La serenidad del maestro

¡Qué paradoja, aunar fiesta y muerte ante un mismo evento!, ¿verdad Fausto? La bravura es su secreto

Mientras la campiña virgitana nos deslumbra estos días con sus almendros de nata, uno de sus hijos más ilustres, mi amigo Fausto Romero, anda librando una batalla parda por la vida, allá, en Madrid, contra un cáncer que, lo confiesa él, le tiene «cansado, porque no obedece, de momento, al tratamiento y me está haciendo mucho la puñeta», según publicó desde su tribuna dominical en la Voz, hace poco. Lo dijo, nos informó a todos del trance, como siempre suele hablarnos a sus lectores, con serenidad, sin perder el sentido de la compostura y gallardía con que engalana su trato habitual.

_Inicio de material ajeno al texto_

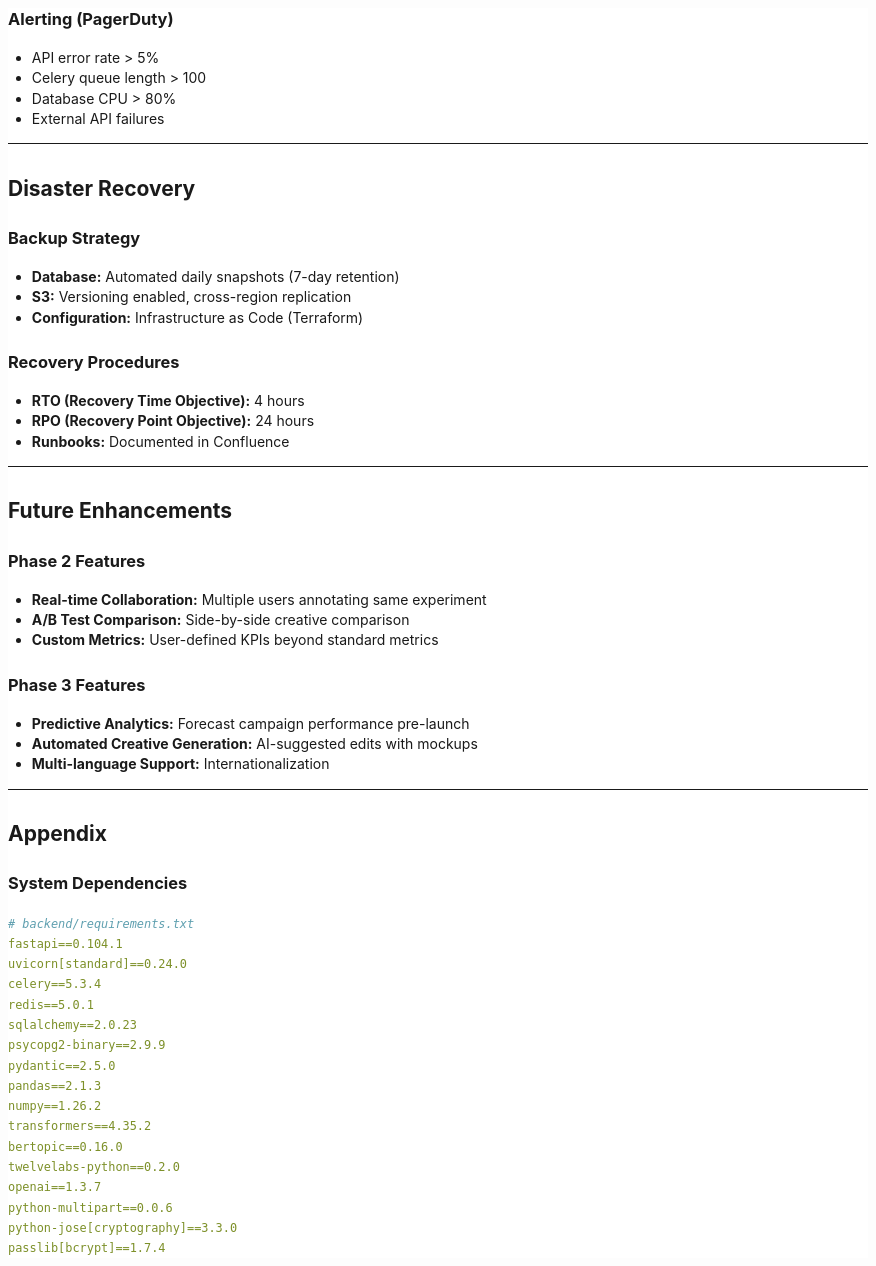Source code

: ### Alerting (PagerDuty)
- API error rate > 5%
- Celery queue length > 100
- Database CPU > 80%
- External API failures

---

## Disaster Recovery

### Backup Strategy
- **Database:** Automated daily snapshots (7-day retention)
- **S3:** Versioning enabled, cross-region replication
- **Configuration:** Infrastructure as Code (Terraform)

### Recovery Procedures
- **RTO (Recovery Time Objective):** 4 hours
- **RPO (Recovery Point Objective):** 24 hours
- **Runbooks:** Documented in Confluence

---

## Future Enhancements

### Phase 2 Features
- **Real-time Collaboration:** Multiple users annotating same experiment
- **A/B Test Comparison:** Side-by-side creative comparison
- **Custom Metrics:** User-defined KPIs beyond standard metrics

### Phase 3 Features
- **Predictive Analytics:** Forecast campaign performance pre-launch
- **Automated Creative Generation:** AI-suggested edits with mockups
- **Multi-language Support:** Internationalization

---

## Appendix

### System Dependencies
```yaml
# backend/requirements.txt
fastapi==0.104.1
uvicorn[standard]==0.24.0
celery==5.3.4
redis==5.0.1
sqlalchemy==2.0.23
psycopg2-binary==2.9.9
pydantic==2.5.0
pandas==2.1.3
numpy==1.26.2
transformers==4.35.2
bertopic==0.16.0
twelvelabs-python==0.2.0
openai==1.3.7
python-multipart==0.0.6
python-jose[cryptography]==3.3.0
passlib[bcrypt]==1.7.4
```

Desde el afecto personal y admiración profesional que le mantengo desde hace décadas, (acaso sazonada con la crudeza con la que compartimos querencias y frustraciones justicieras) voy siguiendo, siquiera imaginariamente, su peripecia cancerígena como una lucha que, quizá ingenuamente, metamorfoseo ocasionalmente en una especie de rito taurino de singular porfía, que el maestro, Fausto, dotado de donaire y valor, afronta como una fiesta impiadosa en la que uno, él ahora, se juega la vida para que el poderoso bicho que le embiste, al final flaquee humillado, acule en tablas y caiga descabellado en el albero. Una faena de aliño, fiera y sin florituras, que estoicamente reveló en alguna de sus tribunas invitándonos a compartirla, tal vez, porque para Fausto, como nos ha contado tantas veces, no es la cantidad, sino la calidad de lo contado y compartido lo que importa, lo único que nos debe importar para no deshonrar el don de vivir. Por eso quiso compartir también este brete, digno de un maestro de la tauromaquia, esa fiesta ancestral que enfrenta serenidad y muerte. ¡Qué paradoja, aunar fiesta y muerte ante un mismo evento!, ¿verdad Fausto? La bravura es su secreto: sin braveza no hay aurea, ni fiesta, solo el ridículo toreo de salón. A la bravura, empero, sea del toro o del torero, se le aplaude como a un dios. Y como a un dios del arte de la vida, querría enviarte mi calor y mi aliento en la lidia que mantienes con el morlaco cancerígeno, errático y cornigacho que, entre la ciencia y tu temple, sin duda vais a esquivar para reaparecer, pronto ya, por la puerta grande de tu tribuna provocadora, para seguir mostrándonos retóricas siempre originales, ya políticas, sociales o familiares, siempre inconciliables con la indiferencia. Un regreso que aquí, en Almería, seguimos esperando muchos, compañero.